Over the past year, Kim Hyeong-woo has worked hard toward his goal of finding success in the entertainment industry, a path that has so far included finishing as the runner-up in the 2015 SBS Supermodel Contest.

“I dropped out of high school in 2014 and went to UPAS to become a model,” the 18-year-old said.

He, like many other young aspiring entertainers, chose to attend the Universal Performing Arts School (UPAS) primarily because of its curriculum, which seeks to nurture students who have aptitudes beyond English and mathematics.

The school, affiliated with Daekyeung University and located Gyeongsan, North Gyeongsang, was built in 2014 with the purpose of producing the next generation of Korean entertainers.

Since its establishment, 40 students have enrolled and the first group of seven students will graduate next month.

And among them, there have already been several standouts.

Joo Young-un, 19, who enrolled at UPAS in 2014, has long dreamed of becoming a famous singer and drummer. He practices every day and watches video clips of the bands that have influenced him most.

In July 2015, Joo was also selected as the high school division winner for his performance in Korea’s 11th Dokdo Arts Festival.

At UPAS, the students take classes on their majors for more than three hours per day. The courses are mainly taught by entertainers - all professors at Daekyeung University. Students may also switch majors freely if their job aspirations change.

The school aims to provide an educational environment in which students can achieve their goals and tap into their individual talents.

But UPAS also wants to generate intelligent entertainers, and students are strictly prohibited from causing disturbances.

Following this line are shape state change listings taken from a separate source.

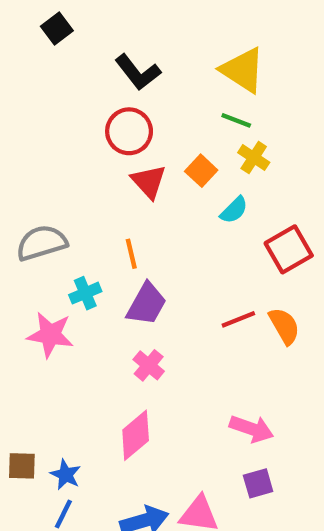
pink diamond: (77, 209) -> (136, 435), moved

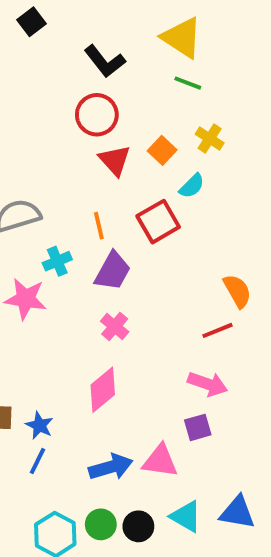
yellow triangle: (243, 70) -> (182, 38), moved
green line: (236, 120) -> (188, 83), moved
red square: (289, 249) -> (158, 222), moved
red line: (238, 319) -> (218, 330), moved
purple square: (258, 483) -> (198, 427), moved

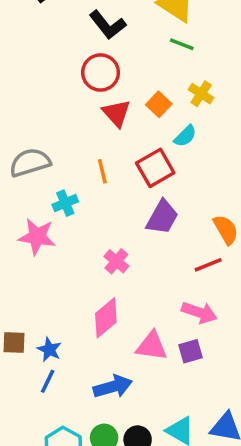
purple trapezoid: (113, 271) -> (162, 217), moved
pink triangle: (160, 461) -> (152, 346), moved

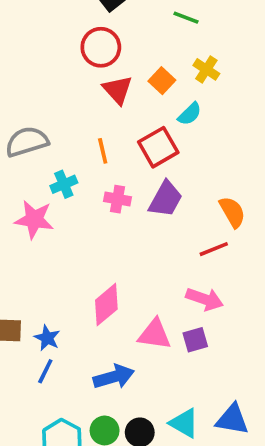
pink cross: (116, 261) -> (118, 199), moved, turned -30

“Because I’m being acknowledged for my talents [that lie] outside studying, there’s no reason to make trouble,” said UPAS student Shin Ji-hyeok, 18, an aspiring rapper.

“I’m happy that I’m being encouraged to fulfill my potential as a rapper.”

Yoo Jin-sun, 56, the founder of Daekyeung University, is also working toward constructing buildings with multiple stages to hold live performances and increasing the number of UPAS students.

“I would like UPAS to be a global role model of other alternative schools,” Yoo said.